Sanxingdui, Jinsha Ruins sites join to apply for World Heritage Status
Published: Dec 19, 2021 09:37 PM
Photo:Yang Hui/GT

Photo:Yang Hui/GT

After the discovery of a trove of Bronze Age artifacts from one of China’s earliest civilizations, the Sanxingdui Ruins site has combined with the nearby Jinsha Ruins site to apply for UNESCO World Cultural Heritage Status. 

The management committee of the Sanxingdui Ruins site, located near Guanghan to the north of Chengdu, capital of Southwest China’s Sichuan Province, and the Jinsha Ruins site, which is in northwest Chengdu, signed a cooperation agreement on Saturday, agreeing to work together to promote the sites which date back to some 3,000 years ago and have many archaeological similarities.

The joint declaration is in line with the Chinese government’s strategy to apply to be listed as a World Heritage Site after UNESCO tightened the criteria for applications.

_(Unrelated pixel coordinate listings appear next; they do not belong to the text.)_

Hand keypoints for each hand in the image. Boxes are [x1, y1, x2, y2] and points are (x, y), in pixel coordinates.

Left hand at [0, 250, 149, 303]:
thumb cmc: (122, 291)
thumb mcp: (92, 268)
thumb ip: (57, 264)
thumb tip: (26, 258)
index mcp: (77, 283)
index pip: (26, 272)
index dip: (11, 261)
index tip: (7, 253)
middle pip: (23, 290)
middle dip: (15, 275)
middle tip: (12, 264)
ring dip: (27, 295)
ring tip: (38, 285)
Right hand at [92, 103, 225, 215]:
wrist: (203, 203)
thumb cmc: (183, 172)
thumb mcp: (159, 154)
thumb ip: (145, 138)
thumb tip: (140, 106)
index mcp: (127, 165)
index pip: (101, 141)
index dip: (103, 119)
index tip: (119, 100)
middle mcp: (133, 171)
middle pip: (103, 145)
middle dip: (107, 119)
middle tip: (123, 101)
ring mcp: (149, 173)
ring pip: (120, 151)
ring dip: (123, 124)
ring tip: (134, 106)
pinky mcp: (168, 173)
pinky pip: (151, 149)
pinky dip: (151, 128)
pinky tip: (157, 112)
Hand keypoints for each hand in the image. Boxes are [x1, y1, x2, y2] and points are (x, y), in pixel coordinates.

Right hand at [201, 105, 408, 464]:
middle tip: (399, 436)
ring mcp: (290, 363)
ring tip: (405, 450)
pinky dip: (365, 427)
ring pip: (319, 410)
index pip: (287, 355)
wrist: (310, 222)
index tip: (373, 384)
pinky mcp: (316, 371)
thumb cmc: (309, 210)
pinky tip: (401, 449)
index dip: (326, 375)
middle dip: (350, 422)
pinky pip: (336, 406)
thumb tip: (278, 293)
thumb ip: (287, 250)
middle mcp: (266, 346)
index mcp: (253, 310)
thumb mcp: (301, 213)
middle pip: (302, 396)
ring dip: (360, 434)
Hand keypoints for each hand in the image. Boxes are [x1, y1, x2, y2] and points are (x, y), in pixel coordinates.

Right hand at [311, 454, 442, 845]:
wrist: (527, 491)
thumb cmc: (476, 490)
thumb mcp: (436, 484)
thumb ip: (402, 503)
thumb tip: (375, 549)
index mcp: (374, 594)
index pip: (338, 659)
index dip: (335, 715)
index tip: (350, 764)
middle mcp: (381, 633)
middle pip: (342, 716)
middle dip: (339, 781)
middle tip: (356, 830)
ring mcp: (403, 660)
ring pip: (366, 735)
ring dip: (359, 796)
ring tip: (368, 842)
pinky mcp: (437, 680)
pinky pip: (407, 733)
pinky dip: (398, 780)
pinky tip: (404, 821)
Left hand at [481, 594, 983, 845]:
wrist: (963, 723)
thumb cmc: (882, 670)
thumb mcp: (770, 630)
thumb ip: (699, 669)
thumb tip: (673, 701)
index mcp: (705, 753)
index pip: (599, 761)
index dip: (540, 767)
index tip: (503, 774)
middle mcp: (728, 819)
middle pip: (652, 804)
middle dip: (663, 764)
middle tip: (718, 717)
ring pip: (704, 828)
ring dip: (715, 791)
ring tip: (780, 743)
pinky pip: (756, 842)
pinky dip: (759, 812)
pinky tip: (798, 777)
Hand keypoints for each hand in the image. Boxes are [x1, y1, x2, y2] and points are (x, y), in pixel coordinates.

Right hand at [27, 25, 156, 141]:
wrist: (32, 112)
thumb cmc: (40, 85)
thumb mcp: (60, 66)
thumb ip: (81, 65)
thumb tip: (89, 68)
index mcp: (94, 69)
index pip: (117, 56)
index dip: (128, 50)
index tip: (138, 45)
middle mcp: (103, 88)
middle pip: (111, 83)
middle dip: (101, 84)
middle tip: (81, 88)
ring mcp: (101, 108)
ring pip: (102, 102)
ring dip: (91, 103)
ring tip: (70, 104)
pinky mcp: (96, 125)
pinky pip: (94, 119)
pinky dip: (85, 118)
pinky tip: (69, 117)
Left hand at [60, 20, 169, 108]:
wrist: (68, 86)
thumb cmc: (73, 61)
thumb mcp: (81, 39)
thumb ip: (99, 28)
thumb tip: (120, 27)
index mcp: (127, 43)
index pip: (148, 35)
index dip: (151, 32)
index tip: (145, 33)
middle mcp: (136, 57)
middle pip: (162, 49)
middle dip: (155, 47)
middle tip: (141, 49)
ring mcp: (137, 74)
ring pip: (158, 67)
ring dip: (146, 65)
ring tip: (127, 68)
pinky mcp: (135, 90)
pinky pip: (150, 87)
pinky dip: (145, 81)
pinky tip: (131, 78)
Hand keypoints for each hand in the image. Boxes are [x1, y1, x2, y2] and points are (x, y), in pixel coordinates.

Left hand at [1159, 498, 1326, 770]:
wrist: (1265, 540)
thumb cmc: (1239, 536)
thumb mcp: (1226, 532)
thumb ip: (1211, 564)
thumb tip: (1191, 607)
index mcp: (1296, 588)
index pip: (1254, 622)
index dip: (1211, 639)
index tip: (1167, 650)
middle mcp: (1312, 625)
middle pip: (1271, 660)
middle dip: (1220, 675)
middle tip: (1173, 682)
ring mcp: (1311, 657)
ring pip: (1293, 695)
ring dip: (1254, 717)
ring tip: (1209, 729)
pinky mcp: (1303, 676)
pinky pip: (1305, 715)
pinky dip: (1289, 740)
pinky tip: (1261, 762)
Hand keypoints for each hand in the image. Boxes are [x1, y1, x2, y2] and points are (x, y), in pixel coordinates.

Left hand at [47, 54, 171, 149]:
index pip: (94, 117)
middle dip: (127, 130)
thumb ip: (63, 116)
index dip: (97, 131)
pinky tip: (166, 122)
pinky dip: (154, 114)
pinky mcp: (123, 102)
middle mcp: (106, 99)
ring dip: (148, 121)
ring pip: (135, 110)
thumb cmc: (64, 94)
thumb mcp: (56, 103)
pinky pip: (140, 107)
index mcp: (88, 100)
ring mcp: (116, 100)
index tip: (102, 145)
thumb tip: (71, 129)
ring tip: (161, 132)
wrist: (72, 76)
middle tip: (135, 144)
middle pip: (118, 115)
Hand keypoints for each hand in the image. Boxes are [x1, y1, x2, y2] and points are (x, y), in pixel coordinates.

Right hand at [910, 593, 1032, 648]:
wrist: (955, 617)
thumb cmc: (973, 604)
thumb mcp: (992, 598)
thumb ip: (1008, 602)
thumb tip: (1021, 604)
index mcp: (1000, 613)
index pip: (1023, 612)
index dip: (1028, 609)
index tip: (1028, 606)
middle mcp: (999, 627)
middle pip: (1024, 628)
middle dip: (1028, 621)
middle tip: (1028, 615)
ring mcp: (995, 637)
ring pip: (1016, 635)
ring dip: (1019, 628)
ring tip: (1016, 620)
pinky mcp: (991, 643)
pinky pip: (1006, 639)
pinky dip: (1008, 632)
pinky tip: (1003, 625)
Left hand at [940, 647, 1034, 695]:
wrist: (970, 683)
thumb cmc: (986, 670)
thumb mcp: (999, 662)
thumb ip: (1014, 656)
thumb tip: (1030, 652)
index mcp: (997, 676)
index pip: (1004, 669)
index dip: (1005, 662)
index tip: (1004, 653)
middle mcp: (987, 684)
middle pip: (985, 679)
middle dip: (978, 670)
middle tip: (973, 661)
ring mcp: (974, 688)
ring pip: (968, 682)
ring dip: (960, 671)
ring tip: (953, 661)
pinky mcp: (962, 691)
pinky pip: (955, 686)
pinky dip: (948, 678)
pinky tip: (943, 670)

Since 2020, a country can only declare one World Cultural Heritage Site each year, which puts more limits on countries like China which has a rich cultural heritage, Liu Zheng, a member of the China Cultural Relics Academy told the Global Times on Sunday. 

The relics found in burial pits at the two sites are unlike others found in China, and experts say this indicates a unique civilization, which they have called the Shu Kingdom. Artifacts unearthed include gold masks and statues, bronze, lacquer and jade ware, as well as elephant tusks, antlers, ivory objects, ceramics and stone ware.   

This is why the two ruins sites can work together to apply to be a World Heritage Site, according to experts.

Wang Juzhong, director of the management committee of Sanxingdui Ruins site said that to promote the bid, the two sites will issue joint standards, including protection, exhibition, supervision and popularization of the heritage, and work together to solve important problems encountered in the application process. 

Wang said that the next steps for application are delimiting the heritage area, constructing the monitoring system, deepening archeological research and accelerating the construction of the new museum, the Sichuan Daily reported.

The management committee will continue to carry out protection of the heritage site and establish a monitoring center to better manage the unearthed cultural relics, including the gold masks and bronze statues.

A new museum of the Sanxingdui Ruins site with a site area of 55,000 square meters will be built with an investment of 1.423 billion yuan ($223 million) and the environment surrounding the heritage site is being improved.

Wang added they will set up a high-level team to refine the outstanding value of the ruins sites to prepare the documents to apply to be a World Heritage Site.

Further archeological excavation and research is necessary. Archeologists from the Sichuan Provincial Cultural Relics and Archeology Research Institute continue to excavate the sites. In March 2021, new discoveries of bronze figures and trees were announced. 

“The success of the UNESCO application depends on making more breakthroughs in the science and technology of the archeology and more study and interpretation of the research,” Liu said. .

“If more cultural relics that shed light [on this site] are discovered, their application might go faster than other heritage sites,” Liu added.

Sanxingdui Ruins site and Jinsha Ruins site were listed in China's World Cultural Heritage Tentative List in 2006 as “the ruins sites of Ancient Shu civilization,” as reported.

In March, hundreds of cultural relics dating back more than 3,000 years that were excavated at Sanxingdui were revealed. The cultural relics included a bronze mask, a more than two-meter-tall bronze statue and a mask made of gold.